2. Characteristics of secondary peritonitis
(1) There are primary lesions in the abdominal cavity, especially gastrointestinal perforation, perforation of the appendix, etc. The abdominal pain is mostly confined to the upper abdomen or the lower right abdomen, with localized tenderness, after the whole abdomen, total abdominal muscle tension or plate. Hard, broad and obvious rebound pain.

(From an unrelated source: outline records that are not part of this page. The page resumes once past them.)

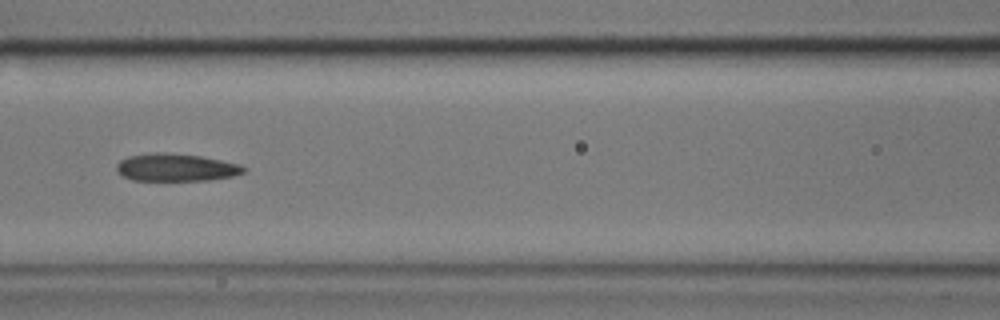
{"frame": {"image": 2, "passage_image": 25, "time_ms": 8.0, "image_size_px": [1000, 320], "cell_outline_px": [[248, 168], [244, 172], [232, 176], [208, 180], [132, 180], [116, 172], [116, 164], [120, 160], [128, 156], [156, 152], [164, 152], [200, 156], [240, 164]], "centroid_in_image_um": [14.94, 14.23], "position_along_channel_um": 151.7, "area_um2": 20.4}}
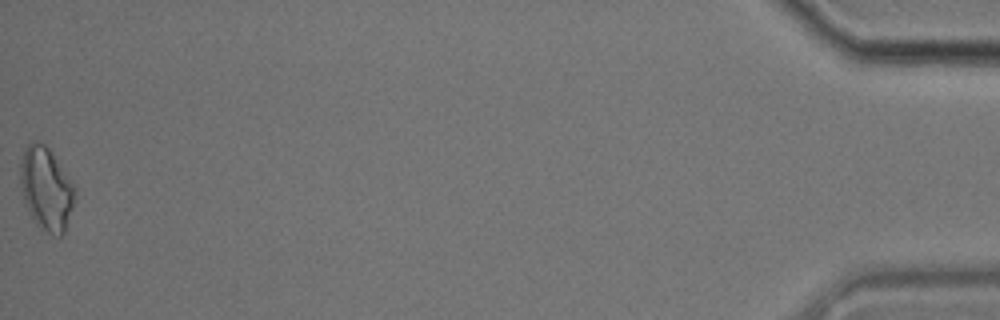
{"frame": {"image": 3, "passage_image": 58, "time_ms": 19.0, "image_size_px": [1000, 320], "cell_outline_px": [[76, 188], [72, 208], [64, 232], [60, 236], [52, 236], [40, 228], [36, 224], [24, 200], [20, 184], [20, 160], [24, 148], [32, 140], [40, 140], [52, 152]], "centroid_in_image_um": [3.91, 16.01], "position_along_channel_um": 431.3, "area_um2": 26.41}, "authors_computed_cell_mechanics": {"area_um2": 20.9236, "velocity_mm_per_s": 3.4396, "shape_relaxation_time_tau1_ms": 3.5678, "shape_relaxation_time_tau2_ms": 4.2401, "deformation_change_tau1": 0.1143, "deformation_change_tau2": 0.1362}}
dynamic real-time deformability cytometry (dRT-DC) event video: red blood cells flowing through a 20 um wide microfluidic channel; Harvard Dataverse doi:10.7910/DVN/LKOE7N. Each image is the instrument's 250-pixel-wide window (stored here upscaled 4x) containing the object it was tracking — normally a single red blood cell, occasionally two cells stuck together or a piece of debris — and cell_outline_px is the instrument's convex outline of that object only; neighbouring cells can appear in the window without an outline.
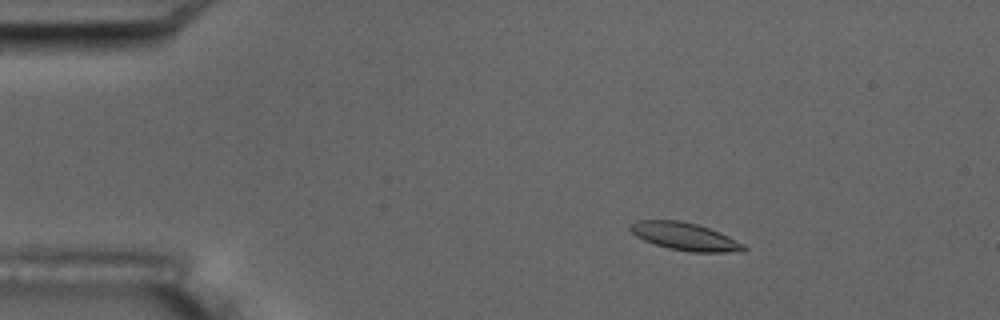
{"species": "common noctule bat (a hibernating species)", "species_latin": "Nyctalus noctula", "temperature_condition": "room temperature", "stored_images_in_passage": 12, "camera_frame_rate_fps": 3000, "um_per_image_px": 0.085, "animal": {"sex": "male", "body_mass_g": 17.5, "forearm_length_mm": 52.3}, "frame": {"image": 1, "passage_image": 3, "time_ms": 2.667, "image_size_px": [1000, 320], "cell_outline_px": [[748, 248], [744, 252], [692, 252], [668, 248], [644, 240], [636, 236], [628, 228], [636, 220], [680, 220], [696, 224], [720, 232], [744, 244]], "centroid_in_image_um": [58.24, 20.1], "position_along_channel_um": 26.8, "area_um2": 18.26}}
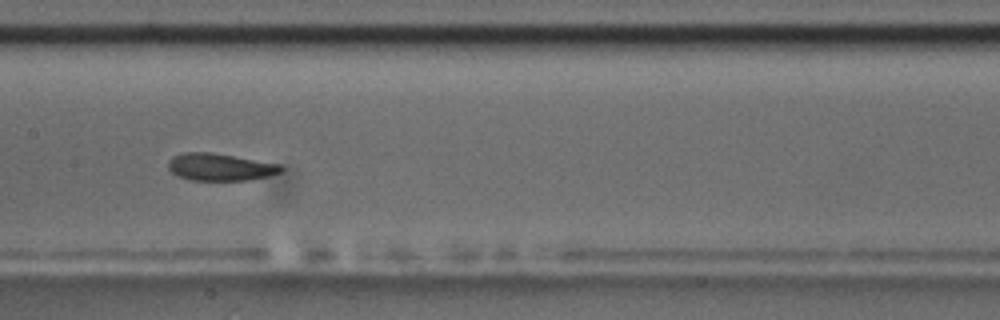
{"frame": {"image": 2, "passage_image": 9, "time_ms": 9.333, "image_size_px": [1000, 320], "cell_outline_px": [[284, 168], [280, 172], [268, 176], [252, 180], [192, 180], [176, 176], [168, 168], [168, 160], [172, 156], [184, 152], [208, 152], [280, 164]], "centroid_in_image_um": [18.68, 14.2], "position_along_channel_um": 188.7, "area_um2": 17.86}}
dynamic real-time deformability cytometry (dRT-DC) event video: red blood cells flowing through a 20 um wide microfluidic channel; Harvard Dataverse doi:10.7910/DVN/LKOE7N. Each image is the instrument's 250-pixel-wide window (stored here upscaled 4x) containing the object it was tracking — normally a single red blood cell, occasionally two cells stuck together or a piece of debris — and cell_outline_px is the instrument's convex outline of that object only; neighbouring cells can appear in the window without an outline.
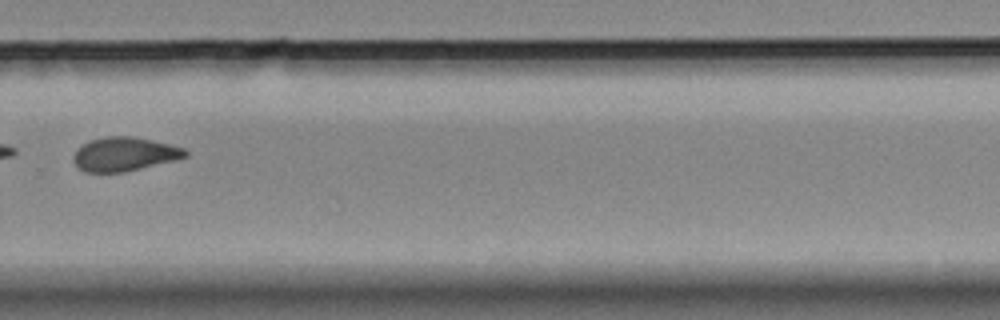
{"species": "Egyptian fruit bat (a non-hibernating species)", "species_latin": "Rousettus aegyptiacus", "temperature_condition": "room temperature", "stored_images_in_passage": 30, "camera_frame_rate_fps": 3000, "um_per_image_px": 0.085, "animal": {"sex": "female"}, "frame": {"image": 1, "passage_image": 18, "time_ms": 5.667, "image_size_px": [1000, 320], "cell_outline_px": [[188, 156], [176, 160], [124, 172], [84, 172], [76, 168], [72, 160], [72, 156], [76, 148], [80, 144], [88, 140], [104, 136], [132, 136], [152, 140], [184, 148], [188, 152]], "centroid_in_image_um": [10.5, 13.1], "position_along_channel_um": 319.3, "area_um2": 22.48}}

(2) Ascites total protein and lactate dehydrogenase increased significantly, sugar content decreased, if the acute ascites caused by acute pancreatitis is mostly reddish blood, ascites amylase increased, and higher than blood, urine amylase.
(3) Ascites is mostly mixed infection, and 78% to 88% of primary infections are single bacterial infections.
(4) If there is pneumoperitoneum, it is highly suggestive of secondary peritonitis.
(5) Acute inflammation is more pronounced in patients with fever and elevated white blood cells.
3. Other
If the rapidly increasing ascites or ascites is full blood, people should pay attention to the possibility of cancerous ascites. For liver cancer, special attention should be paid to the possibility of primary liver cancer rupture.